= Description of the task =
List each line of the items below that contains the string "part", with case counting.

Stored records:
%%

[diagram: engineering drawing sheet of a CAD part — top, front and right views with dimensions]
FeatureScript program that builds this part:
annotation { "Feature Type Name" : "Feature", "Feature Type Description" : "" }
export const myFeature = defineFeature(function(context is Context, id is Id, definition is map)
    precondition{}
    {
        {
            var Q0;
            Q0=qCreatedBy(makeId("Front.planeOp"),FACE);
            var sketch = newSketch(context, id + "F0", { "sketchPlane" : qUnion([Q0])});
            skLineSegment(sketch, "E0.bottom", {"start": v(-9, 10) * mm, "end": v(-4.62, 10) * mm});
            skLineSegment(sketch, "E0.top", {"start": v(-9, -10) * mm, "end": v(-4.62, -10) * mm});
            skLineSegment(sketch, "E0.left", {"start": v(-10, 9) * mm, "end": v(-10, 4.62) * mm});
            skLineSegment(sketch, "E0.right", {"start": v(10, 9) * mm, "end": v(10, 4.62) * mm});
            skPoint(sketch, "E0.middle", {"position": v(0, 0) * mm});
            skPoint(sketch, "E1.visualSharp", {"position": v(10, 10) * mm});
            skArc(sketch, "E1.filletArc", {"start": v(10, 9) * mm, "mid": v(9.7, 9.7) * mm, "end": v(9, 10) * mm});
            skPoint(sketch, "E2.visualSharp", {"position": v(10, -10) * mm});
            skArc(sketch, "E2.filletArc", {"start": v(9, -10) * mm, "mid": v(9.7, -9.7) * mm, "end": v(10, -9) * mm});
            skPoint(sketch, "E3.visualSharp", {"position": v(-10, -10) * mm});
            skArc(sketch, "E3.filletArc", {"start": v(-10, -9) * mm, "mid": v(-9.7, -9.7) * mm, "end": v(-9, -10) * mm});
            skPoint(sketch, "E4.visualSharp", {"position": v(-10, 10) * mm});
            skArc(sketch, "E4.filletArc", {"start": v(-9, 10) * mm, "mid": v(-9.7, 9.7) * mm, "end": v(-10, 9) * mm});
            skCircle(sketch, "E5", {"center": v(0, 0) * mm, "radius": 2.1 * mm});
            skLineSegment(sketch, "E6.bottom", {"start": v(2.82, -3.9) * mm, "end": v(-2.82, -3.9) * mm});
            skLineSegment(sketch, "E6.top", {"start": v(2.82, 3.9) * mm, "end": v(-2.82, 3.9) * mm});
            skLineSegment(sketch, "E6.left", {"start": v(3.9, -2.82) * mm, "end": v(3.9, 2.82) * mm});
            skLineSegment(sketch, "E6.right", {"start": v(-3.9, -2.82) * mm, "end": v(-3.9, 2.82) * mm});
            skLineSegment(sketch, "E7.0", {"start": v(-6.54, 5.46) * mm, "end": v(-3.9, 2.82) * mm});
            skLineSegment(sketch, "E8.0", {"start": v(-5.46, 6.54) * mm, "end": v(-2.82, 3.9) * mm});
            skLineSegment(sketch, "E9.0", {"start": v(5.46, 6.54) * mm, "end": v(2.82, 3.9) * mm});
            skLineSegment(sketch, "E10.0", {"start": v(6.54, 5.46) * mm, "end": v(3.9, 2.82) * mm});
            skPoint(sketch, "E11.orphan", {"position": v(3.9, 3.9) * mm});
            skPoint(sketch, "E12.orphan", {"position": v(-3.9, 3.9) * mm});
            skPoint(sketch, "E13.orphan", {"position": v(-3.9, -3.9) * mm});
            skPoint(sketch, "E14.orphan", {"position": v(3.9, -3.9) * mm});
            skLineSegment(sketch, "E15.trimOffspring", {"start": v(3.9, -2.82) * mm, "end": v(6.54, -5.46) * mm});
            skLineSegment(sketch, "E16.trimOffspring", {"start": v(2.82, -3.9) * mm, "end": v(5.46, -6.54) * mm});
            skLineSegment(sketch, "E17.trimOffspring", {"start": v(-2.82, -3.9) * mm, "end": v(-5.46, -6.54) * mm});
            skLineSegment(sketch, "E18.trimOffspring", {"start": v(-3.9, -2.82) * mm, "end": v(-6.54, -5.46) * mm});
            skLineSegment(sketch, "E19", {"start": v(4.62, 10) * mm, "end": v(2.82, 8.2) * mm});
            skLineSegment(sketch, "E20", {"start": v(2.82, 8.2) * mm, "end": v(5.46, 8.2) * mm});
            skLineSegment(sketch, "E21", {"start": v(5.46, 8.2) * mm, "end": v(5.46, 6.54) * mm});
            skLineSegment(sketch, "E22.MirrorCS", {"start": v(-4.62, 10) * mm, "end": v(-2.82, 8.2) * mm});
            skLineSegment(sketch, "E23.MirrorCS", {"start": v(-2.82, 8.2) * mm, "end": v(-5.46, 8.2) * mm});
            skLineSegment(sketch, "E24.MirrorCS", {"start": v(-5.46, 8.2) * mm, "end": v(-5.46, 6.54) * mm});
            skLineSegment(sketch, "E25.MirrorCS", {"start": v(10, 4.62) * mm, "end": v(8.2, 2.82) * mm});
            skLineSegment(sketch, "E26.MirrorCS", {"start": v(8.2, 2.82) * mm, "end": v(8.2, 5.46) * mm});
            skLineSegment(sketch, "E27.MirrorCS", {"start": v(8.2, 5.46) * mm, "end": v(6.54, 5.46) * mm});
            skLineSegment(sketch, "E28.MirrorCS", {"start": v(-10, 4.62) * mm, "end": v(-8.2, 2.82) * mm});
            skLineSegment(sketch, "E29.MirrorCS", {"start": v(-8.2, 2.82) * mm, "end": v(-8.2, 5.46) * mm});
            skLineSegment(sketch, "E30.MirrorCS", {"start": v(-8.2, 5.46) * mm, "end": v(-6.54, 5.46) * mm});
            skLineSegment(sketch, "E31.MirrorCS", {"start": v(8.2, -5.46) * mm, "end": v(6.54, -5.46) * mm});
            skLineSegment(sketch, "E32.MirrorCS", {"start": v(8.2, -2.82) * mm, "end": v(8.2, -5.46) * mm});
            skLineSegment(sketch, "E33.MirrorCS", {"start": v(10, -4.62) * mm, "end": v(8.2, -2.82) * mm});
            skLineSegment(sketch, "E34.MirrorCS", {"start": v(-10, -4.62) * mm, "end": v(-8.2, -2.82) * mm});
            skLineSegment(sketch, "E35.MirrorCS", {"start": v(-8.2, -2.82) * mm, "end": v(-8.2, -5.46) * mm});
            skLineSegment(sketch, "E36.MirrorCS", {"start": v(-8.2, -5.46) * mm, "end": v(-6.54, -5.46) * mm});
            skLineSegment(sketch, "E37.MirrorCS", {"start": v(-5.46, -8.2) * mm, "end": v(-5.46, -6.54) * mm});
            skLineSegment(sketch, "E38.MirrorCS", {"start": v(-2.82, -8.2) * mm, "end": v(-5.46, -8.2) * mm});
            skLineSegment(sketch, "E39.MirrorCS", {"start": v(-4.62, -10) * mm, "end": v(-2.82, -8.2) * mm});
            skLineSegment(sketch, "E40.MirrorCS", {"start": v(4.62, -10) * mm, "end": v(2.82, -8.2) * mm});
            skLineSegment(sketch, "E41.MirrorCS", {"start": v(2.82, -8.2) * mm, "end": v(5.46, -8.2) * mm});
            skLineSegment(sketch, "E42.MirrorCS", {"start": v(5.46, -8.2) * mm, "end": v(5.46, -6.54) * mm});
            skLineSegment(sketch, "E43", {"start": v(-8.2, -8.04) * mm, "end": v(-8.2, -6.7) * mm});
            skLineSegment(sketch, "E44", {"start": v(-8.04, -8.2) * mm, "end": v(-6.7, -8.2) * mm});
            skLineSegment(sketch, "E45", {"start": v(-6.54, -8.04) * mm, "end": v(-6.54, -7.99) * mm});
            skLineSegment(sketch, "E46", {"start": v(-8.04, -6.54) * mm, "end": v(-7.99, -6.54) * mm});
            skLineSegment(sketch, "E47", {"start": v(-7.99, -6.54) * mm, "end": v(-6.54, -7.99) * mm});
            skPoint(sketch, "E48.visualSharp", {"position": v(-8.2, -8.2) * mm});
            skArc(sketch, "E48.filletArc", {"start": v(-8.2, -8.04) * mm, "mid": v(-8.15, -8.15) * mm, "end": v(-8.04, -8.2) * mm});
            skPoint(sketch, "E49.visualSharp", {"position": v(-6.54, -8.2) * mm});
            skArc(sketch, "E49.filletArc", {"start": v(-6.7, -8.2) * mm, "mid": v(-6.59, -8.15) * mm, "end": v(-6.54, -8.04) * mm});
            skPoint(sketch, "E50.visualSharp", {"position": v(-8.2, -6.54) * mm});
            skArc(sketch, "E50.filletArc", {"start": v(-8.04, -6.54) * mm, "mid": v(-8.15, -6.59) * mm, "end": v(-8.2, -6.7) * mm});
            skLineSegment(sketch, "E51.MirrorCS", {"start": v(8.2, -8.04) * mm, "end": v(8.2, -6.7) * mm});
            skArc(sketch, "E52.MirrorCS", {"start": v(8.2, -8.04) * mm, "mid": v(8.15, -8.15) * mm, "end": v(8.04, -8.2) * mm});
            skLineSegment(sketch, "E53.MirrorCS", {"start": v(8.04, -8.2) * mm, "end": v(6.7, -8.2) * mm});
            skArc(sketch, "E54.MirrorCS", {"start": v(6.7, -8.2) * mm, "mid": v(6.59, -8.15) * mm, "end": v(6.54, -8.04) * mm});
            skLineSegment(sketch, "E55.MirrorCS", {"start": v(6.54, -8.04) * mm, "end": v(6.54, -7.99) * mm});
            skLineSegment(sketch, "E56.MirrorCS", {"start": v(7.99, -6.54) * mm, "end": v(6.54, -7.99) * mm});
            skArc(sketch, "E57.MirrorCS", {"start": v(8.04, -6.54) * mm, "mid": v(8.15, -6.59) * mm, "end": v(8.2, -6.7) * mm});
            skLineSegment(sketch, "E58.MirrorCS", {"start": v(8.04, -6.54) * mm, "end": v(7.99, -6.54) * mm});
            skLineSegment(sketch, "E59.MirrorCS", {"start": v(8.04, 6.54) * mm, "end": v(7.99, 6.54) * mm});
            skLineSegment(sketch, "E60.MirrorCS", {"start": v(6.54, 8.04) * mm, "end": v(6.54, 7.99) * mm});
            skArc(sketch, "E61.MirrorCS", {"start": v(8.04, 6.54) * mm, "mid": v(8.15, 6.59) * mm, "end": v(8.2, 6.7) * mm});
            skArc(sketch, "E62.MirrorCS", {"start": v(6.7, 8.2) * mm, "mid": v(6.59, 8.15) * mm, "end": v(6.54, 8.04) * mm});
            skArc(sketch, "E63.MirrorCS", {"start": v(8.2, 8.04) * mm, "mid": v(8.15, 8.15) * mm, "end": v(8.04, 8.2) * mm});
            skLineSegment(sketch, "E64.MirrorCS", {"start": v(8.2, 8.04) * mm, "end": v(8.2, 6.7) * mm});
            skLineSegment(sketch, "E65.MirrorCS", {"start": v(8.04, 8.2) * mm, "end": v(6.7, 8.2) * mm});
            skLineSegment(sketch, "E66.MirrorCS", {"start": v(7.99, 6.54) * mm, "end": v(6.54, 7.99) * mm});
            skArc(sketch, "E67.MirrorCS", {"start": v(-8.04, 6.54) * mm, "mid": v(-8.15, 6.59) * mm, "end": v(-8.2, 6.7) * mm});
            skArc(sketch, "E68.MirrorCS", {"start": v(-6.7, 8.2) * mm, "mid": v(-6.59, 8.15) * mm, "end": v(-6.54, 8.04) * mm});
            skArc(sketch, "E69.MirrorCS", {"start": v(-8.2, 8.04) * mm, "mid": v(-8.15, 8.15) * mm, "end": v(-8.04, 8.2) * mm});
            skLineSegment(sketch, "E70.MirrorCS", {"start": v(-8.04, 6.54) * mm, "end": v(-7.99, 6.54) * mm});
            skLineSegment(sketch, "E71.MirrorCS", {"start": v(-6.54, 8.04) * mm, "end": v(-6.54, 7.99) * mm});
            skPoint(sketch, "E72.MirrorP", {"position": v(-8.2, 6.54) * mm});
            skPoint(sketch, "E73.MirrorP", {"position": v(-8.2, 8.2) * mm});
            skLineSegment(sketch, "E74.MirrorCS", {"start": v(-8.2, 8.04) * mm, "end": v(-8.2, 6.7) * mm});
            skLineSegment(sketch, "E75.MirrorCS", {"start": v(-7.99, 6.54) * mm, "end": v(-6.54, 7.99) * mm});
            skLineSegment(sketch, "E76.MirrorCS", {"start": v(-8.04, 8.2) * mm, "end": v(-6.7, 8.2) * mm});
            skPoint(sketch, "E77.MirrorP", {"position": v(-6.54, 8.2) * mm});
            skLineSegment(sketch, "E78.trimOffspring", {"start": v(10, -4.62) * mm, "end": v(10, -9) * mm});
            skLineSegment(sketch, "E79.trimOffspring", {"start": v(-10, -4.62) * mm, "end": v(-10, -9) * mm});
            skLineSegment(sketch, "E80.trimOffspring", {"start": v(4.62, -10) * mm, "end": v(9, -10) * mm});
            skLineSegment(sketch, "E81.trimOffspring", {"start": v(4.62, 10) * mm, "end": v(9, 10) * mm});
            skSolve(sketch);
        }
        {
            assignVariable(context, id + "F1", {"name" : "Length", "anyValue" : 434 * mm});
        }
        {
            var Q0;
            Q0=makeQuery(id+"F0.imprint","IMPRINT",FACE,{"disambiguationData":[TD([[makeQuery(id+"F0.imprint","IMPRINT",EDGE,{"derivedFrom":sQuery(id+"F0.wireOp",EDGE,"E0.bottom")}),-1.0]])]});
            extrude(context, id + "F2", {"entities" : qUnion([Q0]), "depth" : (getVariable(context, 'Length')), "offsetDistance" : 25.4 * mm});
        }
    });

%%

= Output for this exercise =
[diagram: engineering drawing sheet of a CAD part — top, front and right views with dimensions]
FeatureScript program that builds this part:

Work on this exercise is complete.